(Stored records)
--------
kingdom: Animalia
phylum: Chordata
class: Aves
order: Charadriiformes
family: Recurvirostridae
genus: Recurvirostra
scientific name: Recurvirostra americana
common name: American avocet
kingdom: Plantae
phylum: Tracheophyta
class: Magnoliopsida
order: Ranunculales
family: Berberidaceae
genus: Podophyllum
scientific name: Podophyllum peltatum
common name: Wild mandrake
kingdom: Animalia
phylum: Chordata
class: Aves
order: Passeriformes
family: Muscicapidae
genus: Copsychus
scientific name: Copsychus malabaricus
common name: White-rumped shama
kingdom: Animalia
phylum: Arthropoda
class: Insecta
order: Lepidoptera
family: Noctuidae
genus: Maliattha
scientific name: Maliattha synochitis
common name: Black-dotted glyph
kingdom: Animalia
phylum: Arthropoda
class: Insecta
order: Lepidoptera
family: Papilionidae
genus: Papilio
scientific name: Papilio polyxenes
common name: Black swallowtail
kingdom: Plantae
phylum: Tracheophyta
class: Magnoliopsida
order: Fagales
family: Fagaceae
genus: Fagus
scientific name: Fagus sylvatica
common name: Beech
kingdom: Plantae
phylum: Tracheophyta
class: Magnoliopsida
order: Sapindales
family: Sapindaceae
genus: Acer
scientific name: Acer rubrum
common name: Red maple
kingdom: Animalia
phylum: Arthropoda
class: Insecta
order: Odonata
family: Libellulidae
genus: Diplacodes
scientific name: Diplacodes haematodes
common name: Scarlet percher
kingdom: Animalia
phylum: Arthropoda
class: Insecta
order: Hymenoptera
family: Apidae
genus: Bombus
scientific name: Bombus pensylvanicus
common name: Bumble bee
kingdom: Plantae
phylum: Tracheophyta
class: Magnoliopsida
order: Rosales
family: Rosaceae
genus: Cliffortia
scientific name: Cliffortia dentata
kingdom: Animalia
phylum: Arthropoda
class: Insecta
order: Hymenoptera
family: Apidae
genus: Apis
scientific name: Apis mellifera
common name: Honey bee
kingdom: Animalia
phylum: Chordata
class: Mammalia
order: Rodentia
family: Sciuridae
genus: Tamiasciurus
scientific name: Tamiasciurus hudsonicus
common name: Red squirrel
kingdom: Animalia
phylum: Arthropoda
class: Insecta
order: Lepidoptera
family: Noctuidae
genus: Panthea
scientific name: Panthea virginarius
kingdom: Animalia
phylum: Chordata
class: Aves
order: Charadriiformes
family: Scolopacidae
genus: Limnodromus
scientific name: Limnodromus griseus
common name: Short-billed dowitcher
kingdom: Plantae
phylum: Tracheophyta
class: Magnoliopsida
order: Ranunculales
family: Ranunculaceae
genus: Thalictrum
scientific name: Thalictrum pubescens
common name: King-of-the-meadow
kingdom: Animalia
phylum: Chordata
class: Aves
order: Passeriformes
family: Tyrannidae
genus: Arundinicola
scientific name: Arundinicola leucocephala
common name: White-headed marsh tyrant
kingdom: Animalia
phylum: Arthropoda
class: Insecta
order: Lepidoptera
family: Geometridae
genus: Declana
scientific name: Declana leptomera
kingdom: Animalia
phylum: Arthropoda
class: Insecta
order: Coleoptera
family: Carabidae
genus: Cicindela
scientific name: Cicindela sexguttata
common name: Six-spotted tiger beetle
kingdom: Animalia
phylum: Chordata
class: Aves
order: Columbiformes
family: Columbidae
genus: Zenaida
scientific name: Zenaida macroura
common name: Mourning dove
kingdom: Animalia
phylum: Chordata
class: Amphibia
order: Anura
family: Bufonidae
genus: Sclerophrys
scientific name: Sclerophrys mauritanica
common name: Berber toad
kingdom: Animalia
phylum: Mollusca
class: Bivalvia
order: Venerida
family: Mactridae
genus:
--------
Requirement> Reproduce every line of the data above without any changes.

Right answer>
kingdom: Animalia
phylum: Chordata
class: Aves
order: Charadriiformes
family: Recurvirostridae
genus: Recurvirostra
scientific name: Recurvirostra americana
common name: American avocet
kingdom: Plantae
phylum: Tracheophyta
class: Magnoliopsida
order: Ranunculales
family: Berberidaceae
genus: Podophyllum
scientific name: Podophyllum peltatum
common name: Wild mandrake
kingdom: Animalia
phylum: Chordata
class: Aves
order: Passeriformes
family: Muscicapidae
genus: Copsychus
scientific name: Copsychus malabaricus
common name: White-rumped shama
kingdom: Animalia
phylum: Arthropoda
class: Insecta
order: Lepidoptera
family: Noctuidae
genus: Maliattha
scientific name: Maliattha synochitis
common name: Black-dotted glyph
kingdom: Animalia
phylum: Arthropoda
class: Insecta
order: Lepidoptera
family: Papilionidae
genus: Papilio
scientific name: Papilio polyxenes
common name: Black swallowtail
kingdom: Plantae
phylum: Tracheophyta
class: Magnoliopsida
order: Fagales
family: Fagaceae
genus: Fagus
scientific name: Fagus sylvatica
common name: Beech
kingdom: Plantae
phylum: Tracheophyta
class: Magnoliopsida
order: Sapindales
family: Sapindaceae
genus: Acer
scientific name: Acer rubrum
common name: Red maple
kingdom: Animalia
phylum: Arthropoda
class: Insecta
order: Odonata
family: Libellulidae
genus: Diplacodes
scientific name: Diplacodes haematodes
common name: Scarlet percher
kingdom: Animalia
phylum: Arthropoda
class: Insecta
order: Hymenoptera
family: Apidae
genus: Bombus
scientific name: Bombus pensylvanicus
common name: Bumble bee
kingdom: Plantae
phylum: Tracheophyta
class: Magnoliopsida
order: Rosales
family: Rosaceae
genus: Cliffortia
scientific name: Cliffortia dentata
kingdom: Animalia
phylum: Arthropoda
class: Insecta
order: Hymenoptera
family: Apidae
genus: Apis
scientific name: Apis mellifera
common name: Honey bee
kingdom: Animalia
phylum: Chordata
class: Mammalia
order: Rodentia
family: Sciuridae
genus: Tamiasciurus
scientific name: Tamiasciurus hudsonicus
common name: Red squirrel
kingdom: Animalia
phylum: Arthropoda
class: Insecta
order: Lepidoptera
family: Noctuidae
genus: Panthea
scientific name: Panthea virginarius
kingdom: Animalia
phylum: Chordata
class: Aves
order: Charadriiformes
family: Scolopacidae
genus: Limnodromus
scientific name: Limnodromus griseus
common name: Short-billed dowitcher
kingdom: Plantae
phylum: Tracheophyta
class: Magnoliopsida
order: Ranunculales
family: Ranunculaceae
genus: Thalictrum
scientific name: Thalictrum pubescens
common name: King-of-the-meadow
kingdom: Animalia
phylum: Chordata
class: Aves
order: Passeriformes
family: Tyrannidae
genus: Arundinicola
scientific name: Arundinicola leucocephala
common name: White-headed marsh tyrant
kingdom: Animalia
phylum: Arthropoda
class: Insecta
order: Lepidoptera
family: Geometridae
genus: Declana
scientific name: Declana leptomera
kingdom: Animalia
phylum: Arthropoda
class: Insecta
order: Coleoptera
family: Carabidae
genus: Cicindela
scientific name: Cicindela sexguttata
common name: Six-spotted tiger beetle
kingdom: Animalia
phylum: Chordata
class: Aves
order: Columbiformes
family: Columbidae
genus: Zenaida
scientific name: Zenaida macroura
common name: Mourning dove
kingdom: Animalia
phylum: Chordata
class: Amphibia
order: Anura
family: Bufonidae
genus: Sclerophrys
scientific name: Sclerophrys mauritanica
common name: Berber toad
kingdom: Animalia
phylum: Mollusca
class: Bivalvia
order: Venerida
family: Mactridae
genus:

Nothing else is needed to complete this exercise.